Mandy Hager [pictured] called the words below…”utter scaremongering twaddle” and I agree completely…the argument put forward by the writer are so typical of the Roger Douglas period of our history…when money and greed took charge of our once democratic society and the word WE was lost in the rush to use the word I.
Unlike the Stuff writer I have faith in the younger generation and their now correct perception of the neoliberal bunch that took over our country and directed all the wealth into the greedy fingers of the few.
The younger generation are paying for all that mismanagement and private company takeover of New Zealand’s collective wealth. The young know only too well of the takeover of various profitable enterprises once own by us all. The young are now heavily in debt because of the student loans system introduced twenty odd years ago.

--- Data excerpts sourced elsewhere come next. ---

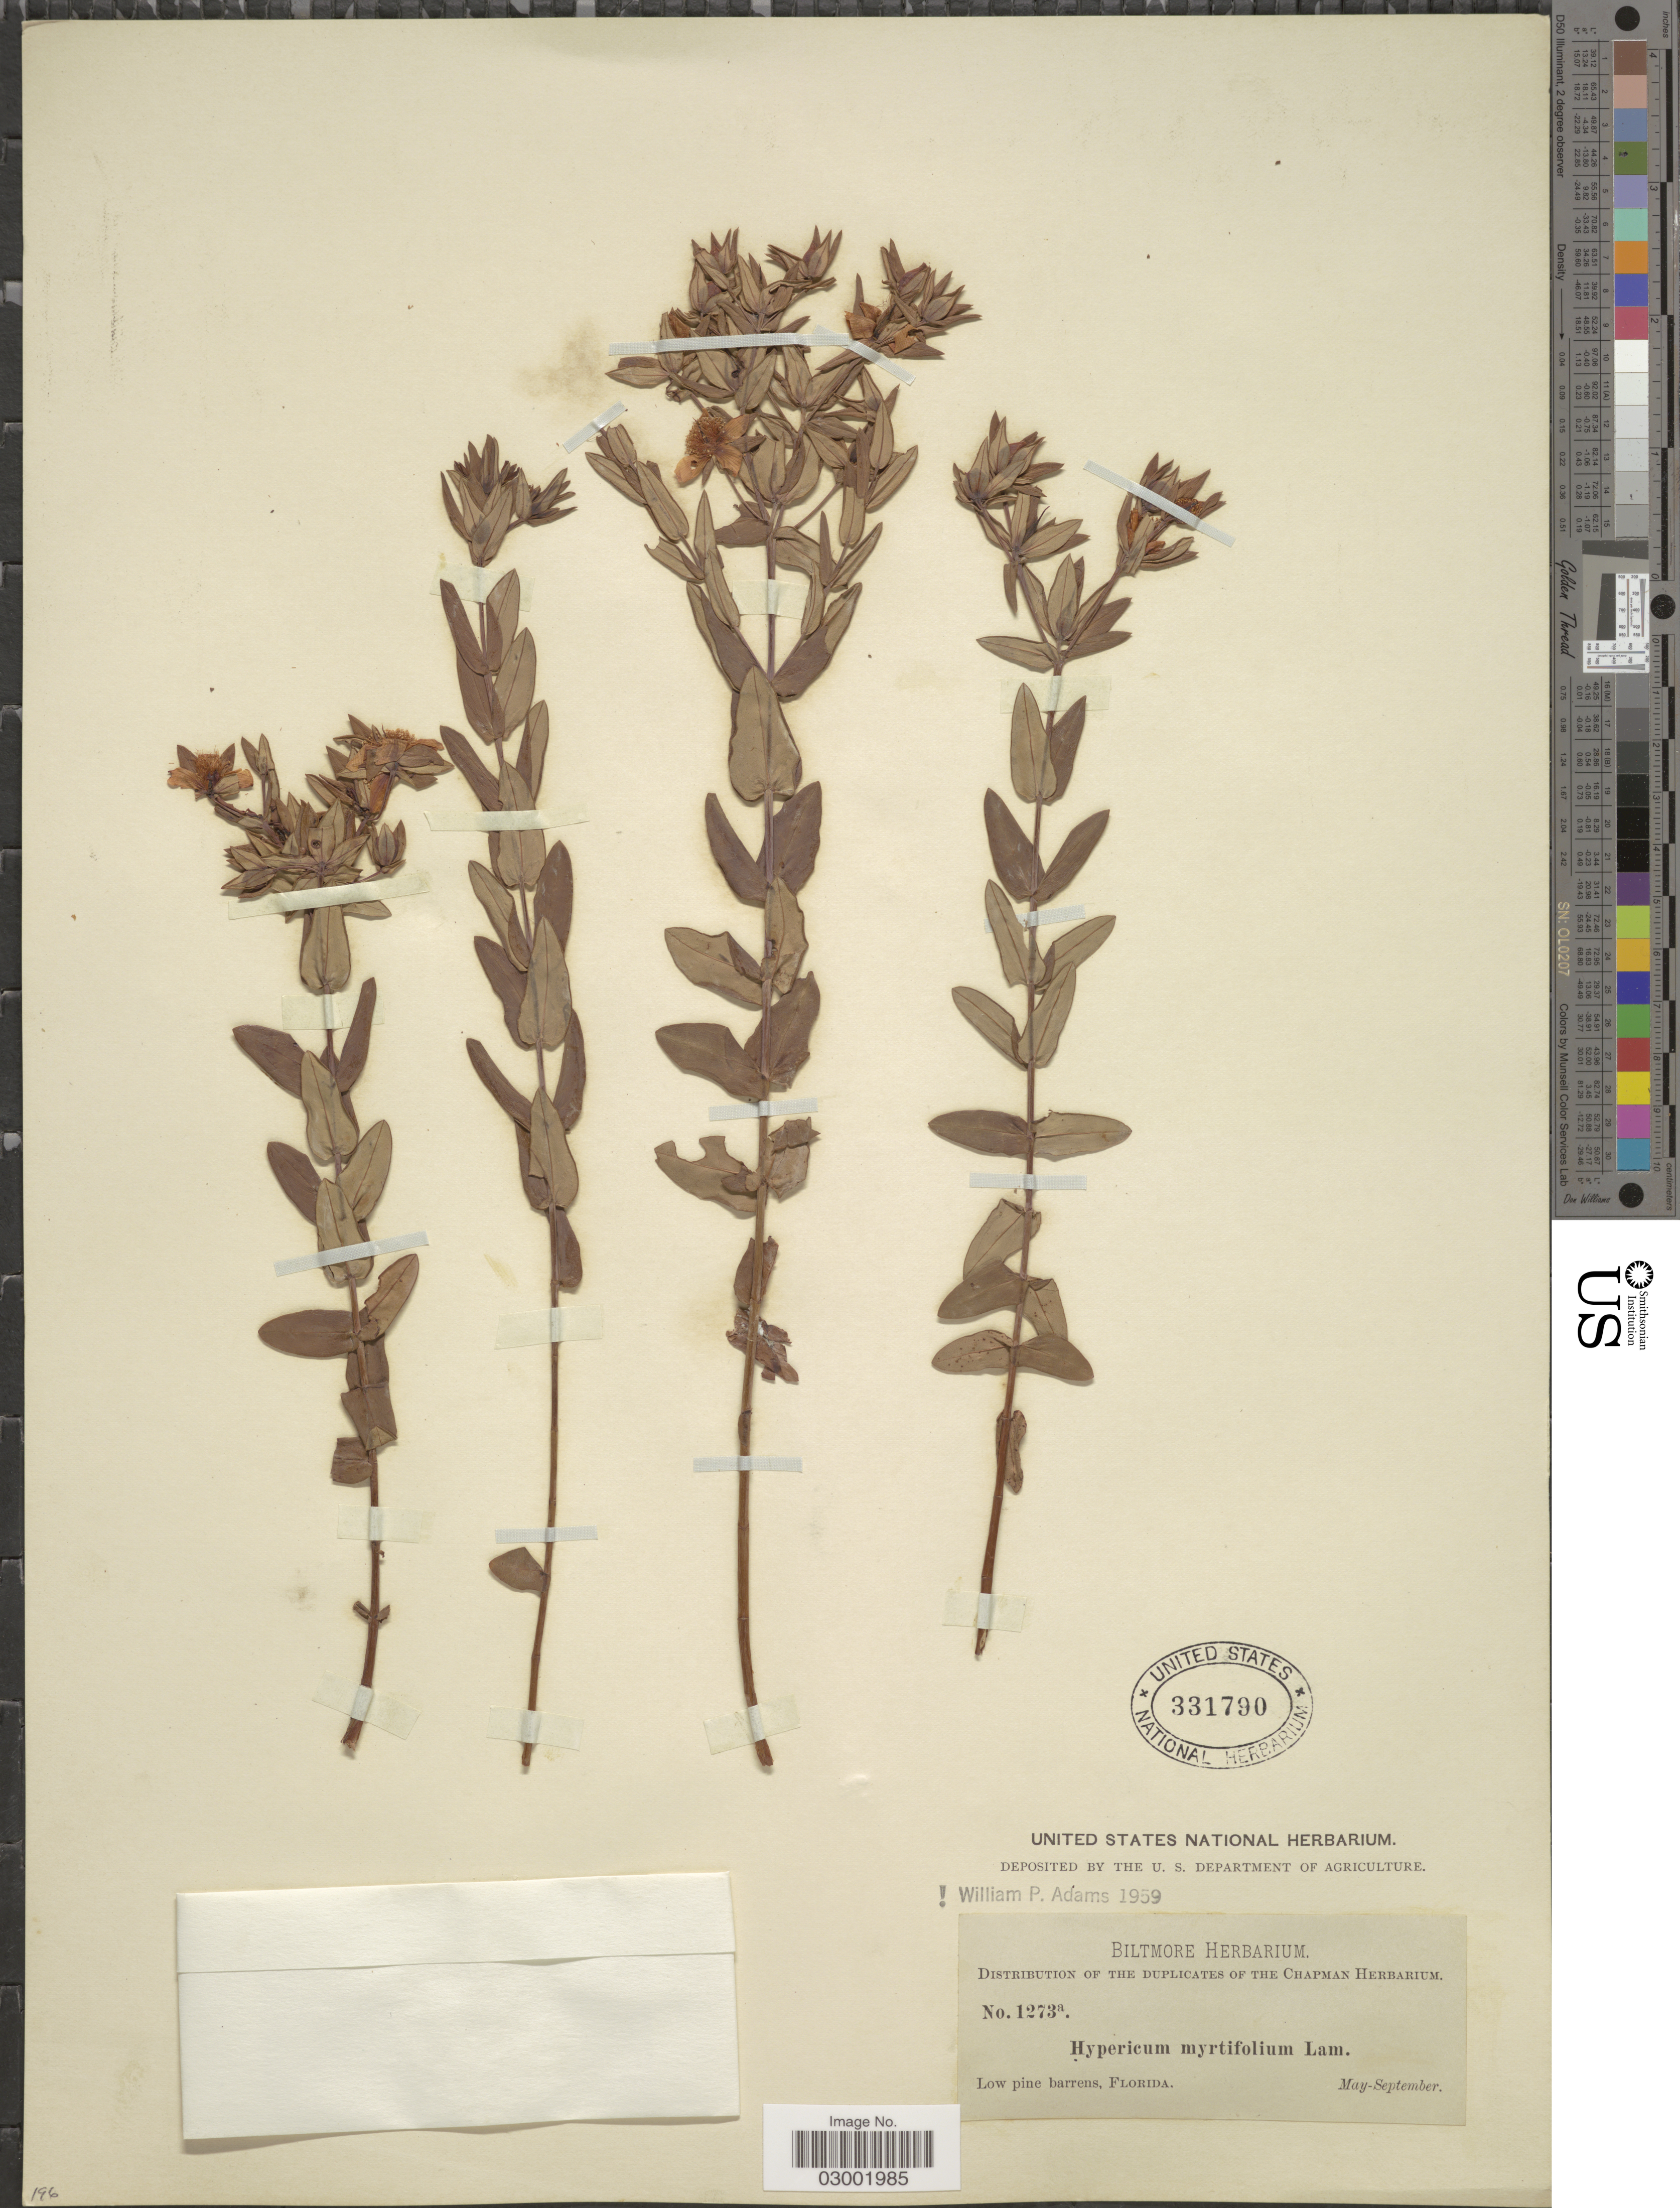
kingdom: Plantae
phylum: Tracheophyta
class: Magnoliopsida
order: Malpighiales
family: Hypericaceae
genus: Hypericum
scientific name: Hypericum myrtifolium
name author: Lam.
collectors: ex herb. Biltmore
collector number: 1273a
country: United States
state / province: Florida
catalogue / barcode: US 331790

Martin Van Beynen who wrote the stuff item must be living in some world unknown to the rest of us…and I’m no chicken…he is the strange chap that believes there is no inequality in NZ. He is a sort of a reincarnation of Roger Douglas and Ruth Richardson and even John Banks mixed into one unintelligent pen pusher. Here is what he wrote, in part:
“It's also understandable why young voters should find the socialism espoused by Corbyn, essentially a reactionary, attractive.
They are simply too young to have lived through a big government, highly regulated, state-ownership economy or to remember much about the disastrous socialism experiment in the Soviet Union.
Corbyn's United Kingdom would see a return to collective bargaining, nationalised rail, post and water, a free national health and education service, high taxes on the rich and massive Government investment in infrastructure. It sounds very much like New Zealand pre-1984.
Young New Zealand voters won't remember the endless strikes and ubiquitous regulation. Yes wages were high but only for workers with unions who could hold the country to ransom.
If school holidays were coming up, the seamen would stop the ferries across Cook Strait. When stock was banking up at the freezing works, the freezing workers would go out. The wharves were centres of industrial blackmail, pilfering and inefficiency.
It took weeks to get a telephone installed and New Zealand set world records for the length of time it took to construct anything. Yes we protected our industries but that led to cronyism, high prices and lousy quality. We had about one per cent unemployment but how many people actually worked?
The country ignored international realities.
By 1984, New Zealand was struggling with crippling balance of payments and budget deficits, was heavily subsiding exports and regulation, which had been used to freeze prices, had gone as far as it could go. A financial crisis was imminent.
The correction, when it came, was brutal, perhaps unnecessarily so, but choices were limited.
Perhaps the outlook for young voters in New Zealand is not nearly as bleak as those in UK, US and France but they will share some of the same views.
Our parties, desperately competing for the middle ground, will be wondering how they can harness this young voter disillusion. A bribe around education is always a good idea.
But tired, old solutions proposed by the likes of Sanders and Corbyn have been tried before and failed to produce a golden age. Young voters need a reminder”.
If you feel up to the strain you can read his whole ramble…
It’s not hard to accept that this year is an election year…and the Nats will need every bit of PR propaganda they can muster from their friends in the MSM. I believe that young people are on the move especially when it comes to understanding the massive double cross behaviour that was forced onto them by the now discredited neoliberal money manipulators. Why because they [the young] are now having to pay the price for the greed and selfishness of my generation. The great bulk of my generation are now seeing only too clearly the fatal and life damaging results that we though our blindness and greed have left behind for the younger generation to repair.
Van Beynen is of Dutch extraction, van Beynen was born in Christchurch. He lived in west Auckland from the age of 11. He was educated at St Peter's College, Auckland where he played rugby union. He attended the University of Auckland where he studied law, graduating in 1981. He gained a M.A. in 1982. Van Beynen is married with three children and lives in Diamond Harbour, Banks Peninsula.
All his education was funded by the tax payers of the time…no student debt for him…
Have a happy week and never forget you are back bone of a nation that is rediscovering a collective and caring society...you are among the most important people in the world.